*** PROVIDED TEXT ***

He was sitting in a wheelchair when I got there, connected to an oxygen tank, eyes focused on a small TV on the dresser. This small, cramped room with its linoleum floor and single bed and silent roommate behind an ever-closed curtain was now his home. My stomach heaved. My sister was right – this was not dad. This was not home.
I entered the room slowly. “Hi dad,” I said, touching his shoulder. His head dropped and I watched him crumble. “I don’t belong here. I didn’t do anything wrong. I’m not bad. I shouldn’t be here.” He shook silently; I turned away. Outside in the hallway, nurses and aides bustled about, phones rang, the intercom squawked. My dad continued to cry softly.
How does it happen, I wondered, that a life comes to this?
Over the next few days, I visited often, heartsick at the reality of his situation. I agreed with him – he didn’t belong here, but what choice did he have? I ran through all the other options and found that nothing else made sense. This didn’t make sense either.
And then, too quickly, I had to say goodbye, leave and fly back to my home, my family, my life. That was a month ago.
My sister keeps me updated with daily email reports from the home front. First, the news that as she wheeled him through the solarium (really, just a hallway lined with plants and comfy chairs that gets good sunlight), he said with great enthusiasm, “I love this room!” Then, the news that he made a friend, Al, the guy down the hall who saves him a place at his table in the dining room. Then the energetic recounting of his wins at cards, and horse racing, and wheel of fortune. Last night, he told her, like a seventh grader, that he was “popular.” All the other residents and the staff like him best. He grinned from ear to ear as he told her.
His days are busy, filled with new friends and activities. He is no longer sitting alone, waiting for the end. He is alive in the moment, making the best of the hand he’s been dealt.

*** End of PROVIDED TEXT ***
*** INFORMATION SHOWN ***

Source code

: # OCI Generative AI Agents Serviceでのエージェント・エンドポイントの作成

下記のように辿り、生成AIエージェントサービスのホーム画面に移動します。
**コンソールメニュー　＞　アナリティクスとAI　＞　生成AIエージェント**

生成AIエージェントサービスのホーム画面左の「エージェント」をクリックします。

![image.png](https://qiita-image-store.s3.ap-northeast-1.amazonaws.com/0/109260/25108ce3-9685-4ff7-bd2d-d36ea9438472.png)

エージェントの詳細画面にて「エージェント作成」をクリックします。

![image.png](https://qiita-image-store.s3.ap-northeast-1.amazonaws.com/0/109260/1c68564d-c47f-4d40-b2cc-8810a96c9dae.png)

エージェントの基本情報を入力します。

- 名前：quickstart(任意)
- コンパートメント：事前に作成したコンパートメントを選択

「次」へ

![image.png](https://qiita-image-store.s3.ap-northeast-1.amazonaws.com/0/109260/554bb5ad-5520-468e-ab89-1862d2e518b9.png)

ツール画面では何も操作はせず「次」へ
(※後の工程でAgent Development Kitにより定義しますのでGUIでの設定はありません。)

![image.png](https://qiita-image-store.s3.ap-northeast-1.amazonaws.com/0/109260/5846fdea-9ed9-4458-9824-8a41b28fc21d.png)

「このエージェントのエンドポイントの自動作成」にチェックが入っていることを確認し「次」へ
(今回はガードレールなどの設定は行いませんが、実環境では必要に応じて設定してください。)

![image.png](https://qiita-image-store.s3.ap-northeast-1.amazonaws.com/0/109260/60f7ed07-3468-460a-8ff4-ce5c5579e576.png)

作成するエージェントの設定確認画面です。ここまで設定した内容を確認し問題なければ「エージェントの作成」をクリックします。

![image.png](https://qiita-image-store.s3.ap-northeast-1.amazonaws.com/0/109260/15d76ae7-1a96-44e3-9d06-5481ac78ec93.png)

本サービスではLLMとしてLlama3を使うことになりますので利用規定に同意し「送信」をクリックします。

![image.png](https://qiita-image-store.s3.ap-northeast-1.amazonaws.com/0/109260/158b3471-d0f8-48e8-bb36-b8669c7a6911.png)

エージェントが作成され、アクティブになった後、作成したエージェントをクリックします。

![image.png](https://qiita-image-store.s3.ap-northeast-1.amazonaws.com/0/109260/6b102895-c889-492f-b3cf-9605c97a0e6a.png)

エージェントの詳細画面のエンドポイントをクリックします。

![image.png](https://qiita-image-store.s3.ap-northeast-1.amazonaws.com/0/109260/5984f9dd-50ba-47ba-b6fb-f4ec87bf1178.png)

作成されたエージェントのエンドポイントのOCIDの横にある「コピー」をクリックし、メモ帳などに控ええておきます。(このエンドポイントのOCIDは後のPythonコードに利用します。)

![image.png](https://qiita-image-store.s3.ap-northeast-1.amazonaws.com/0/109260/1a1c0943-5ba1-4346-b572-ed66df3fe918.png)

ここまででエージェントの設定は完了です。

*** End of INFORMATION SHOWN ***
*** INFORMATION SHOWN ***

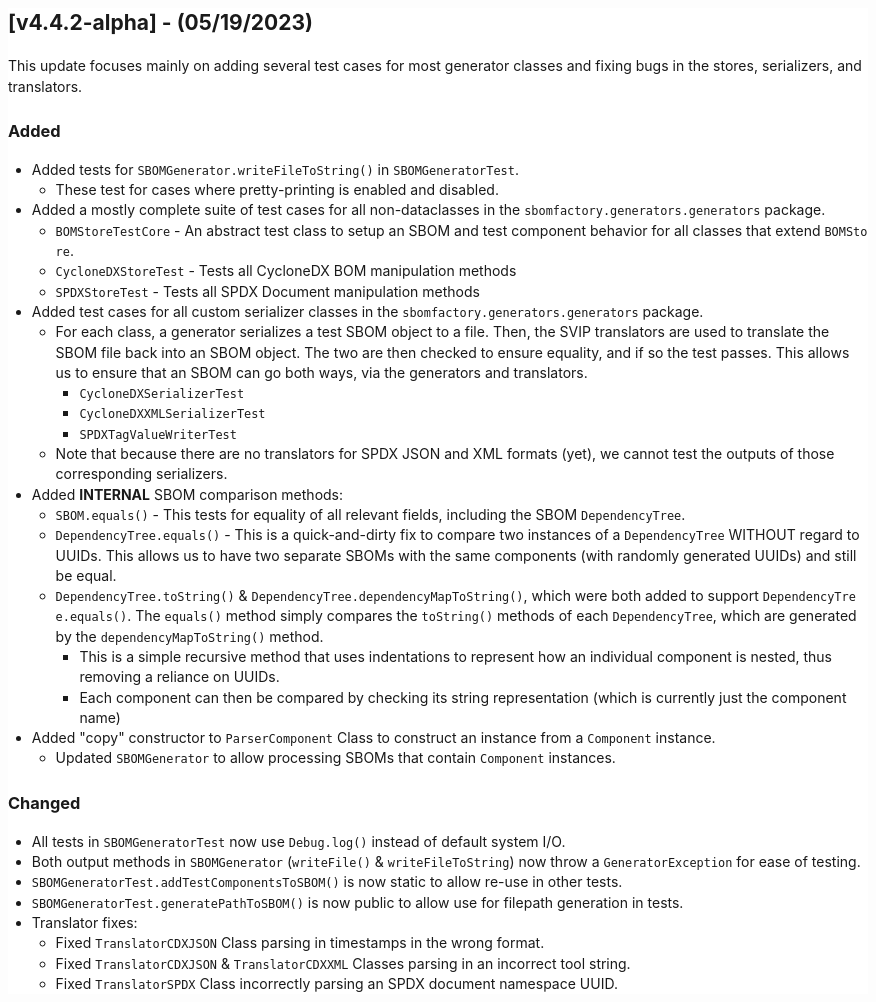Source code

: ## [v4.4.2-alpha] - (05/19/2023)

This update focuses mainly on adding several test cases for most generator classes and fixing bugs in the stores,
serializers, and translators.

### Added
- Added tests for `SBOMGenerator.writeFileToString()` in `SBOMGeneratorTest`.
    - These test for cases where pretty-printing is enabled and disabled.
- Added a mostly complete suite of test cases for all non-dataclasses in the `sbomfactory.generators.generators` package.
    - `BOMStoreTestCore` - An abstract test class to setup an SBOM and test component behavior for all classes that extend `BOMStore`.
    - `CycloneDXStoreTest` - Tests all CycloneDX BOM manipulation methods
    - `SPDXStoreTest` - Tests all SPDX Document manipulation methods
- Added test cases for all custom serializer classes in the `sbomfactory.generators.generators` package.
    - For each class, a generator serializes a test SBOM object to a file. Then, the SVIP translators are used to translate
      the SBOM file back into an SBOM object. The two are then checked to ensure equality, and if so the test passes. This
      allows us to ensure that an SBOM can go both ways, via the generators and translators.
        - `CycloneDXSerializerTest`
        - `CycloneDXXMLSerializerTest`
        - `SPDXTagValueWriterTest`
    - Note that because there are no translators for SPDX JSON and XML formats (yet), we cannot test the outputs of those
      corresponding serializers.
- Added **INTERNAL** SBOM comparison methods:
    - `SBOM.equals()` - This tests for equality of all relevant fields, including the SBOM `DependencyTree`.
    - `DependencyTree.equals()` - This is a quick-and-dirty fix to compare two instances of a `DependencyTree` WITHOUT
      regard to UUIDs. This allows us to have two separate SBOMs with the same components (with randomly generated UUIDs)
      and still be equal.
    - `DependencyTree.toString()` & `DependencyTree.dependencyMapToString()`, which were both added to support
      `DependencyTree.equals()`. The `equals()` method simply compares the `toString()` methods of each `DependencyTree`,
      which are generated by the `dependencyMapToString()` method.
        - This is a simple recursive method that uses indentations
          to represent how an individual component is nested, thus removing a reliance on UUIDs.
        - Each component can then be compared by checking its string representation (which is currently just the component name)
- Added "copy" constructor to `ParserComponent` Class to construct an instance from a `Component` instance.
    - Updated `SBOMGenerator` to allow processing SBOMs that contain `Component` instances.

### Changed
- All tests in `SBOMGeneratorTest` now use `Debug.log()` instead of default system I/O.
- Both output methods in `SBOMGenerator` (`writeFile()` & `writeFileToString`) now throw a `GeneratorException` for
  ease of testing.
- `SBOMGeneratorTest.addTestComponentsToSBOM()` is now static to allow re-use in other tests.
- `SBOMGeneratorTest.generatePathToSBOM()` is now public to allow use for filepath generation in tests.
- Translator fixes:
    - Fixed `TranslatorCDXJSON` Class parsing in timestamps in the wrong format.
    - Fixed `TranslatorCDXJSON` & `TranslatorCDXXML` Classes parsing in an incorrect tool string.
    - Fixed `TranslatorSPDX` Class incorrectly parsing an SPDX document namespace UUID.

*** End of INFORMATION SHOWN ***

**QUESTIONS ON THE MATERIAL**:
1 > Identify each line of the entries that contains the string "methods", and copy those lines. Matching is case-sensitive.
2 > Write what comes next in the account of the father in the care home, picking up after its final sentence.
The account of the father in the care home has no connection to the stored data entries.

**ANSWERS PROVIDED**:
1 >
    - `CycloneDXStoreTest` - Tests all CycloneDX BOM manipulation methods
    - `SPDXStoreTest` - Tests all SPDX Document manipulation methods
- Added **INTERNAL** SBOM comparison methods:
      `DependencyTree.equals()`. The `equals()` method simply compares the `toString()` methods of each `DependencyTree`,
- Both output methods in `SBOMGenerator` (`writeFile()` & `writeFileToString`) now throw a `GeneratorException` for

2 >
The human spirit is resiliently amazing. Hanging outside the door of every room at my dad’s new residence is a short biography of each person who lives there. Stories of lives spent traveling the world, running companies, raising big families, serving God. While I was visiting, my sister and I walked the halls, reading the biographies, trying to connect them to the frail, wheelchair bound people inside. All those life experiences and memories, loves and losses, joys and sorrows, have led each one of them to their here and now reality. They are not simply echoes of their former selves; they continue to grow, and change, and be. This is life too, and they have transitioned to this time and place, sharing this journey together.
I’ve been trying to think of my dad’s experience there as not unlike being in a college dorm for the first time, away from the only other home you’ve known, unfamiliar with the food, the routines, and the not yet friends who share your circumstance. There’s an inevitable adjustment, and then the big choice – embrace this time and party with all your might, or give up, drop out, miss out, leave.
The last time I talked to my dad he said quite confidently, “I’m not ready to go yet. I don’t want to go.” In the end, we choose life, because we can, because we must.
All of this means so much. It’s everything.